Jedem Ende wohnt ein Anfang inne


Ja, das ist wohl sowieso in mehrfacher Hinsicht eine der Bilanzen dieser ganzen Neuseelandsache. 
In diesem Eintrag geht es aber im Speziellen um...ja, um das Ende meines Lebens auf den Highways down under. Das Ende des Lebens in einem Lastkraftwagen mit Kind und Kegel, Pferd und Hund. 
Die letzte gemeinsame Reise ist gereist, gut 6.000 Kilometer (wir können auch nur grob schätzen, der Kilometerzähler tut´s nicht wirklich) und 2 1/2 Monate waren dieses Vehikel und seine Insassen mein Zu Hause. 
Im Gedenken an diese großartige Zeit sitze ich nun auf dem Sofa neben der Heizung, eingewickelt in eine Oma-Decke, höre Pink Floyd und schreibe den letzten Reisebericht über die Abenteuer im immer noch namenlosen Truck.

Demolition Derby!

Noch ein paar Wartungsarbeiten, Rost abschleifen, neu streichen und so weiter. Der Kupplung gut zureden, wenigstens noch 1.000 Kilometer durchzuhalten. Mal die Fahrerkabine sauber machen (ihr erinnert euch an all den Schlamm? Genau, der muss mal grund gereinigt werden), Biervorräte auffüllen und auf geht es.
Der Wettergott ist uns nicht allzu hold beim Aufbruch, es schüttet in Strömen. Regen vom Typ "nass auf bis auf die Unterhose in unter 20 Sekunden".
Darum nur die halbe Strecke der geplanten Distanz, nächster Halt Cambridge.
Netterweise können wir bei P. und B. unterkommen, die zwei Tage später in Urlaub fliegen und uns eigentlich für einen späteren Zeitpunkt eingeplant hatten. Klappt aber doch, wir versprachen, ganz unkomplizierte Gäste zu sein.
Wie das dann so ist, wenn man ein solches Versprechen gibt, springt man von einem Fettnapf in den nächsten, bis das Chaos perfekt ist!
Als wir ankamen, regnete es immer noch in Strömen. Mein Job war es, die Kinder schnell reinzubringen, in warme Klamotten zu packen, vors Feuer zu setzen und irgendnen Snack zu reichen, um Quengeleien zu vermeiden.
Währenddessen wollten J. und P. das Pferd abladen und auf die Weide stellen.
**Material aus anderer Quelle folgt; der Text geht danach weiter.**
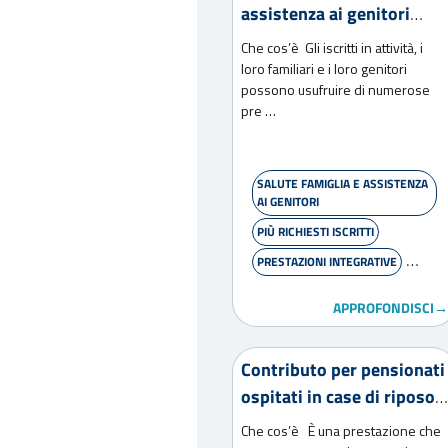
assistenza ai genitori
2026
Che cos’è Gli iscritti in attività, i
loro familiari e i loro genitori
possono usufruire di numerose
pre …
SALUTE FAMIGLIA E ASSISTENZA
AI GENITORI
PIÙ RICHIESTI ISCRITTI
PRESTAZIONI INTEGRATIVE
WELFARE
APPROFONDISCI→
Contributo per pensionati
ospitati in case di riposo
2026
Che cos’è È una prestazione che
P. kam rein, reichte mir ein Glas Rotwein, das nicht das letzte des Abends sein sollte, und wir plauderten über dies und das.
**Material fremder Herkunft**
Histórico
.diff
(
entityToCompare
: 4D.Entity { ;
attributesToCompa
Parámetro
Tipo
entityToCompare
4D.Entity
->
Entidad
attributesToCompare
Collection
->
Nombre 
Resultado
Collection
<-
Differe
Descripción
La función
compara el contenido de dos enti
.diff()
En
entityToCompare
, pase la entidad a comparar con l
Nach einiger Zeit fragten wir uns, wo J. denn bleibt, als diese auch ins Haus kam - nass bis auf die Unterhose und eine Mischung aus lachend und kurz vorm Heulen.
Sie dachte sich, ach hier ist ja kein Hindernis, park ich den Truck mal rückwärts in die Nische und bau schonmal das Bett für die Kinder um.
Leider hat sie den tiefhängenden Ast hinter sich nicht sehen können mittels der Spiegel im Dunkeln und ist reingefahren, Rückfenster des Wohnbereichts kaputt im strömenden Regen. Naja, gut, machste jetzt auch nichts, dachte sie sich, und hat das ganze fachmännisch mit ner dicken Plastikfolie und Panzerband repariert - so gut wie neu. Auch hier schwört man auf die Kraft des Panzerbandes in allen Lebenslagen.
Währenddessen hatte ihr Pferd Langeweile auf der Weide und fing an, Schafe und ihre kleinen, einen Tag alten Lämmer über die Weide zu scheuchen. Leider sind Schafe nicht die Sozialsten der in Herden organisierten Lebensformen und lassen ihre Lämmer einfach zurück. Zum Glück ist nichts passiert, aber J. hatte so noch die große Freude, ihr Pferd im strömenden Regen auf der Weide einzufangen.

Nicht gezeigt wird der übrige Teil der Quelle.